Había caído la tarde. Estaban sentados en una de las bancas que se hallan en los jardines de la residencia. Negros nubarrones cubrían la bóveda celeste. Para llegar a ese lugar, caminaron por uno de los senderos a cuya vera se encontraban vetustos árboles de macizos troncos y gruesa corteza. A lo lejos, a distancia conveniente, se movían discretamente jóvenes de pelo cortado de cepillo. El par, quienes parecían conspirar, habían salido de la mansión temerosos de que hubiera escuchas, mediante sofisticados micrófonos, Dios sabe ocultos dónde. Ahí, entre la vegetación, se sentían seguros de que no trascendería el acuerdo que preocupaba a uno de ellos.

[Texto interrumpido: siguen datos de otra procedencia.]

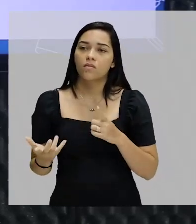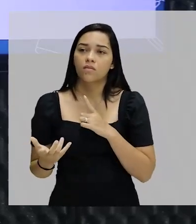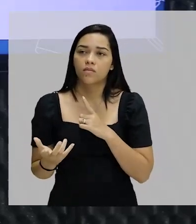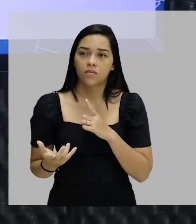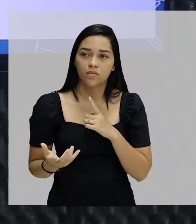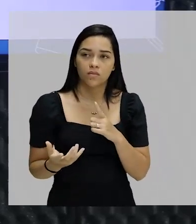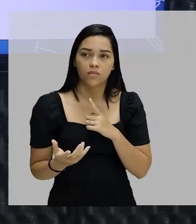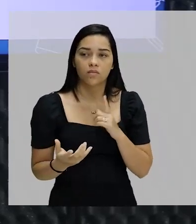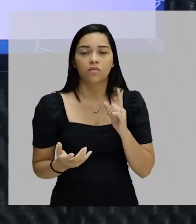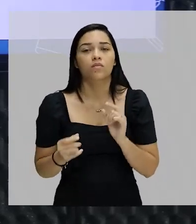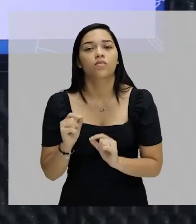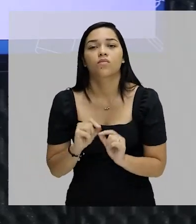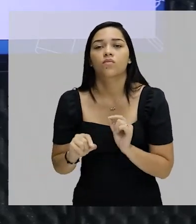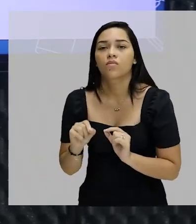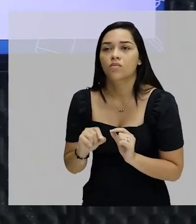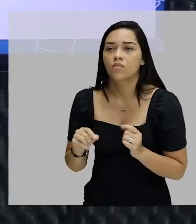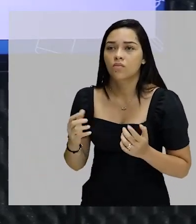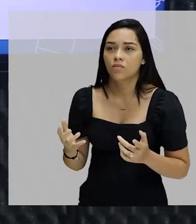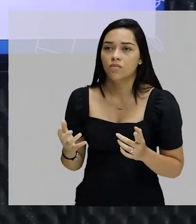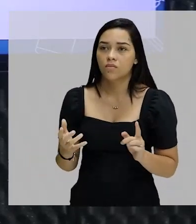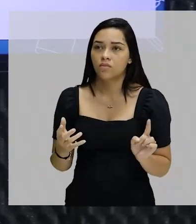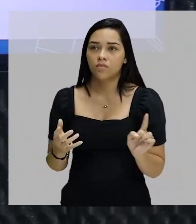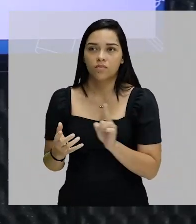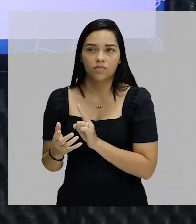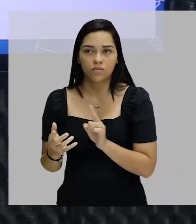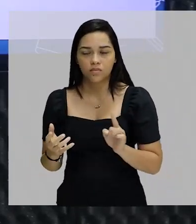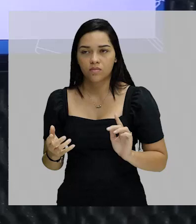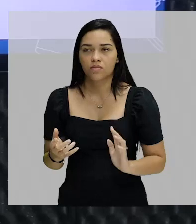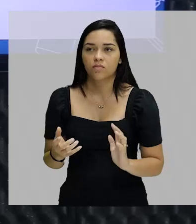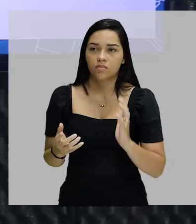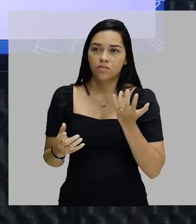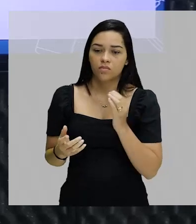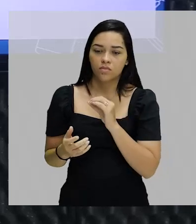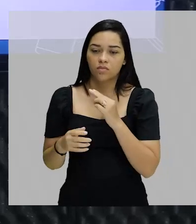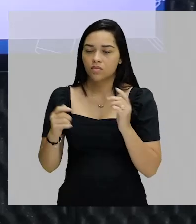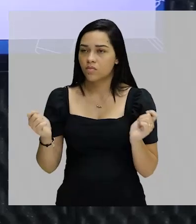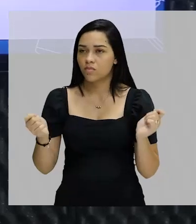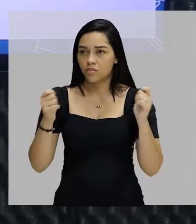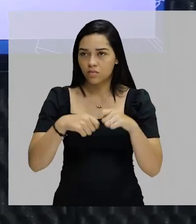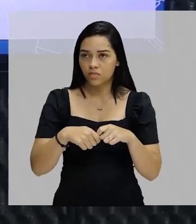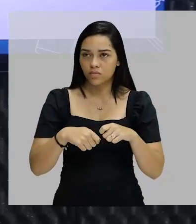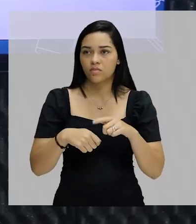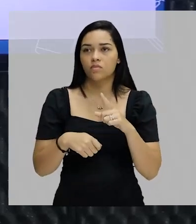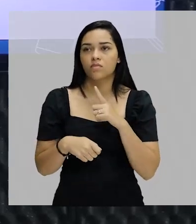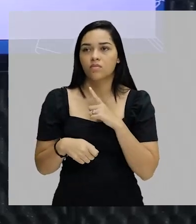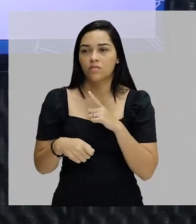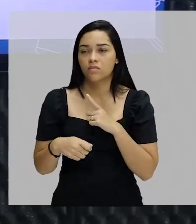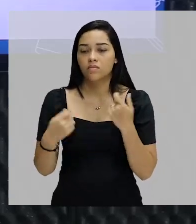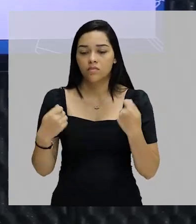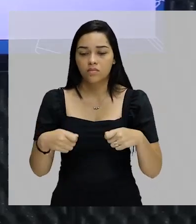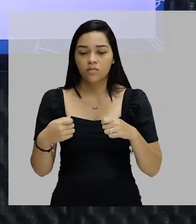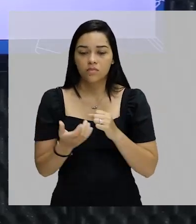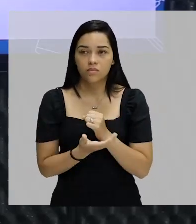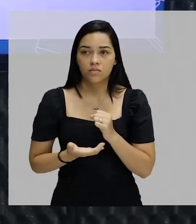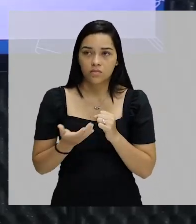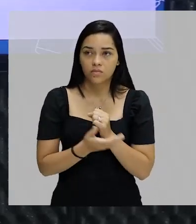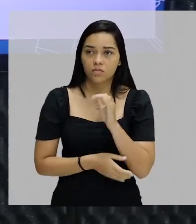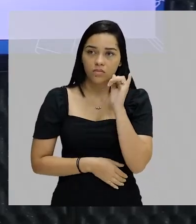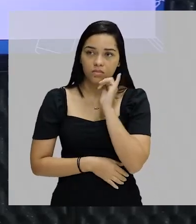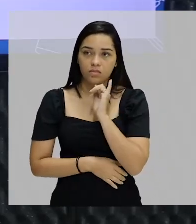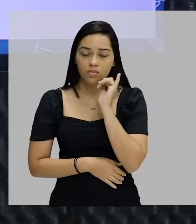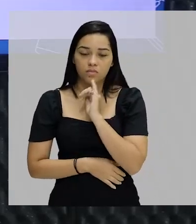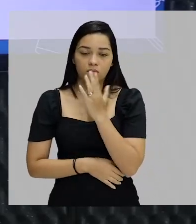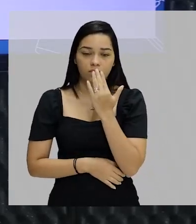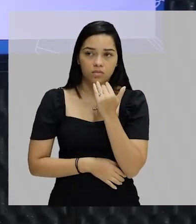aquilo que é o quê? Que é o não suprimento, a não possibilidade de suprir as necessidades básicas, como, por exemplo,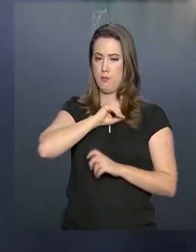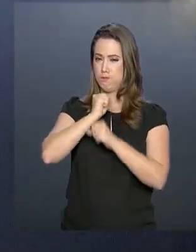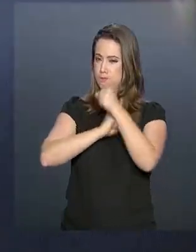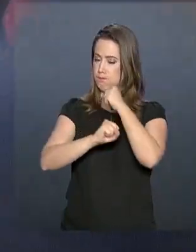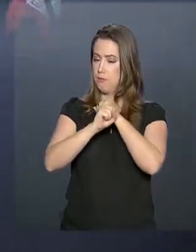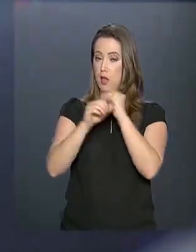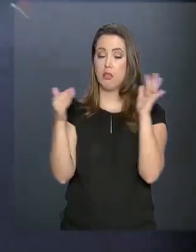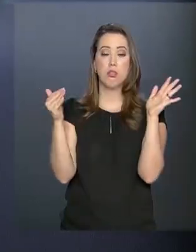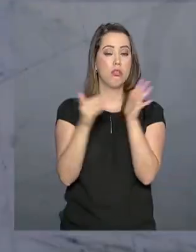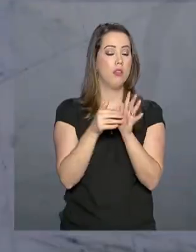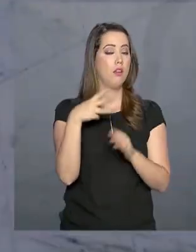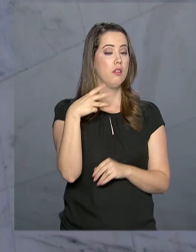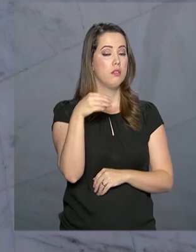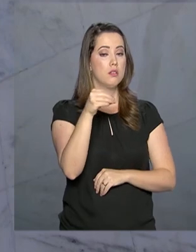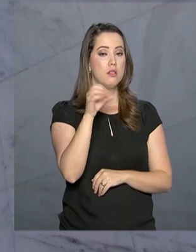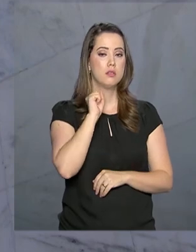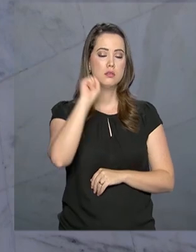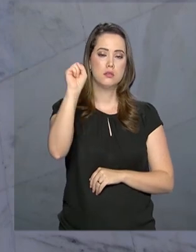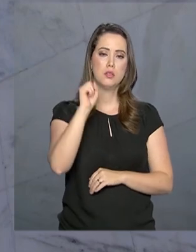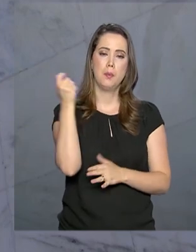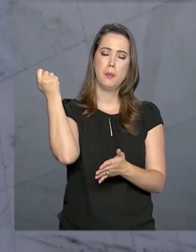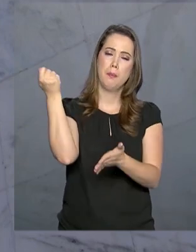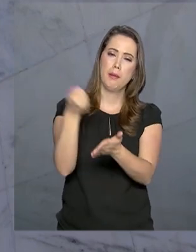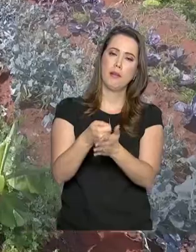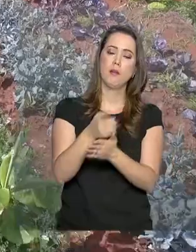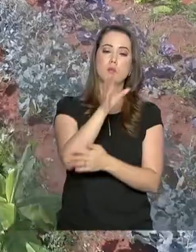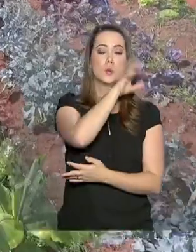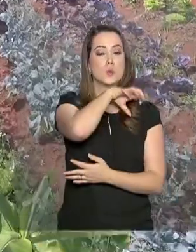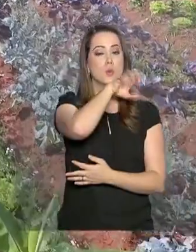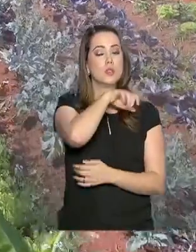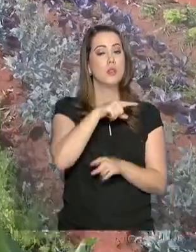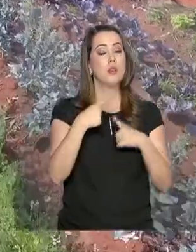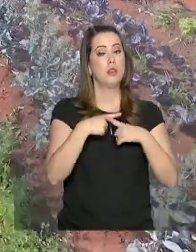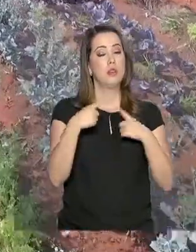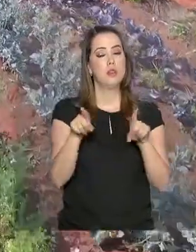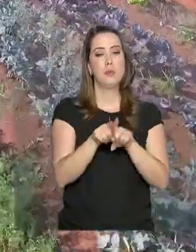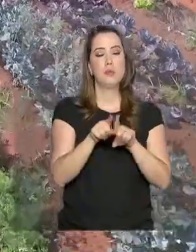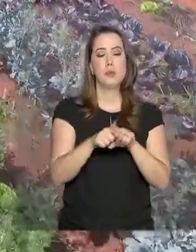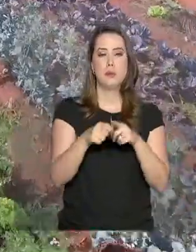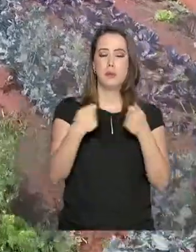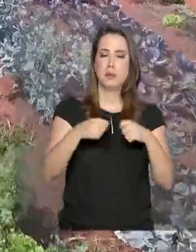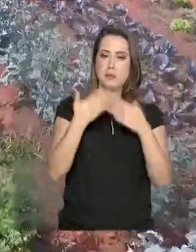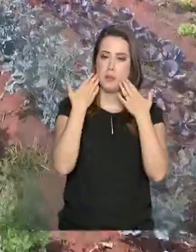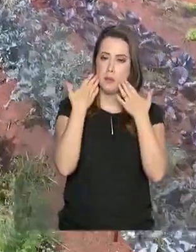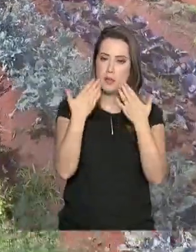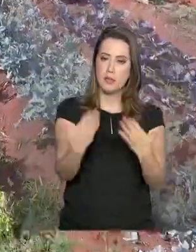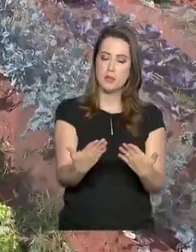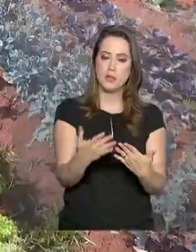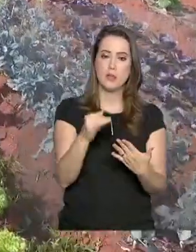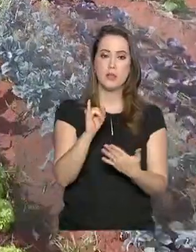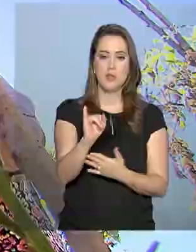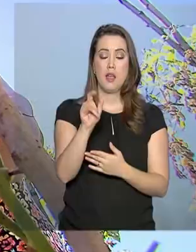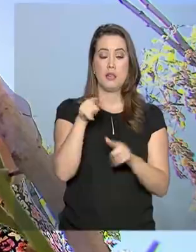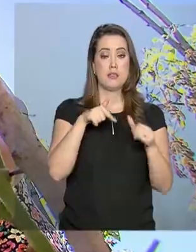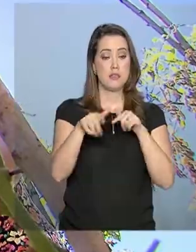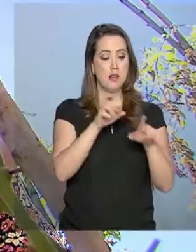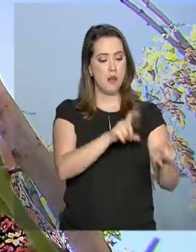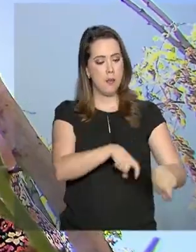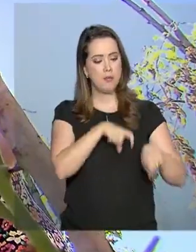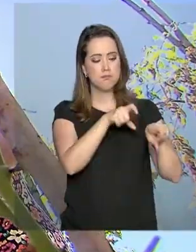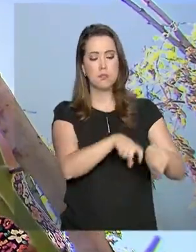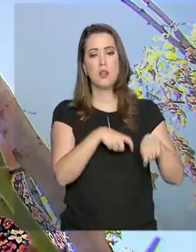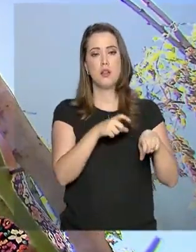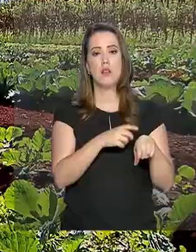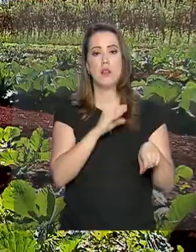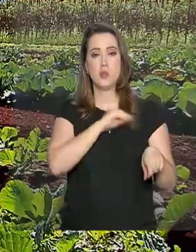o dia 30 de abril para acertar as contas com o Leão. Também é obrigado a apresentar a declaração quem trabalha no campo e teve receita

El más alto decía: necesitamos exhibir lo corruptos que son, sacarlos de sus casillas, que se muestren tal como han sido siempre, unos ladrones protegiéndose entre sí, sólo así les sacaremos después la conformidad en el asunto que interesa. El más bajo de los dos llevaba lentes como Gepeto, el que hizo a Pinocho. En el tiempo transcurrido no había pronunciado palabra alguna. Con el ceño fruncido, miraba de soslayo a su acompañante; sí, definitivamente le recordaba a Cyrano de Bergerac (comedia del francés Edmundo Rostand, 1868-1918).
Este abogado poseía una voz tiplisonante, mente lúcida y un criterio jurídico relevante. En el fondo de su corazón despreciaba a su interlocutor por su tosquedad. Lo veía como lo que era: un ranchero venido a más por azares del destino. Enfocó sus ojos semicerrados, que escondían sus íntimos pensamientos, en el grandote de San Cristóbal. Éste seguía moviendo los labios pero hacía rato que el diputado no le escuchaba. Él sabía que haría lo necesario para cumplir su cometido no requería que le dijeran cómo. Tampoco que le diera lecciones de política, nada de lo que aquél dijera le serviría. No había cosa que más le gustara que apabullar a su o sus contrincantes. Lo que habría de hacer no estaba seguro de que fuera lo correcto por lo que se vería en apuros si no medía cada uno de sus pasos. El asunto valía el riesgo, acrecentaría su fama. Había que intentarlo. Salió de su abstracción para escuchar las últimas palabras de su interlocutor: tú como titular de la cámara convocarás a la elección de un Jurado de Procedencia para el desafuero, los haremos papilla cuando se manifiesten como protectores de la impunidad una vez que pidan la reposición del procedimiento. Que lo pedirán, no te quepa la menor duda, le dijo con una amplia sonrisa.
Había pasado una semana cuando volvieron a encontrarse los dos personajes, esta vez les acompañaba un tercero cuya mandíbula revelaba una falsa dureza. Era un personaje que había dejado la caña pues había fracasado como pescador, ahora traía consigo un cencerro. Los tenemos donde queríamos, dijo el grandulón, ahora depende de ustedes que apoyen las reformas.
No te apures, apuntó el ex contralor, déjalo en nuestras manos, ya me puse de acuerdo con la profesora. Dice que habrá discusiones pero que al final aprobarán lo que sea necesario.
Tocó el turno al letrado, quien expuso con el tono de un maestro de primaria: no hay más que de dos sopas, o aprueban las iniciativas o se ponen la soga al cuello. Han dicho que su oposición a la frustrada intentona de desaforar al senador, se hizo con absoluto respeto a la legalidad. En ese infiernito gastaron toda su pólvora, no quedándoles ahora otro camino que claudicar en su rechazo a las reformas que usted propone.
Los otros soltaron la carcajada. Eso despertó a una cigarra, que dormía oculta entre el follaje de un abeto, que al despabilarse sólo alcanzó a ver grillos cebolleros que se alejaban lentamente, por lo que empezó a producir un ruido desapacible.
El único de los tres que sabía de leyes, se preguntaba si algún día el país vería un fusilamiento. Estaba claro, reflexionó, que la declaración de procedencia es un acto eminentemente político. Había, en el actuar de todos, un trasfondo de intereses, sin la más mínima pizca de hacer justicia. Los acusadores perseguían ganancias políticas. Los que defendían trataban de salvar su propio pescuezo que los otros habían puesto en el poyo para cortarles la cabeza. No me gusta esto, pensó, el asunto de los fondos de los amigos lo pudimos parar porque somos Gobierno, el día de mañana podríamos pagar con la misma moneda. Un leve escalofrío le recorrió la columna vertebral, al tiempo que se decía: no estoy ciego ni sordo, esta es la casa del jabonero.